[Records drawn from a dataset]
****************

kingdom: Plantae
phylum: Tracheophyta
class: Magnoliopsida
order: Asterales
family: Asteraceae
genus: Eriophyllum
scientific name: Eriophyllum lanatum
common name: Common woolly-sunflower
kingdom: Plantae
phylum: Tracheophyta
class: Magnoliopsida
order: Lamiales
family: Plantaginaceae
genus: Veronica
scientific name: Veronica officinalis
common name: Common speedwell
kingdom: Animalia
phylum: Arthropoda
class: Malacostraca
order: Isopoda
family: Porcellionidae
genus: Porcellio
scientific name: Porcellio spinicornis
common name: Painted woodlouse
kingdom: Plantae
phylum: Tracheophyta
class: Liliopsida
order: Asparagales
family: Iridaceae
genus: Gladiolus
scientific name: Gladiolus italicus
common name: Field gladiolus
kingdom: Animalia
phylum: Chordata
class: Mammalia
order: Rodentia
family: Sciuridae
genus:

****************

- _Goal of the exercise_
Return, word for word, every line from the first one up to and including the line with "family: Iridaceae".

- _Answer for this exercise_
kingdom: Plantae
phylum: Tracheophyta
class: Magnoliopsida
order: Asterales
family: Asteraceae
genus: Eriophyllum
scientific name: Eriophyllum lanatum
common name: Common woolly-sunflower
kingdom: Plantae
phylum: Tracheophyta
class: Magnoliopsida
order: Lamiales
family: Plantaginaceae
genus: Veronica
scientific name: Veronica officinalis
common name: Common speedwell
kingdom: Animalia
phylum: Arthropoda
class: Malacostraca
order: Isopoda
family: Porcellionidae
genus: Porcellio
scientific name: Porcellio spinicornis
common name: Painted woodlouse
kingdom: Plantae
phylum: Tracheophyta
class: Liliopsida
order: Asparagales
family: Iridaceae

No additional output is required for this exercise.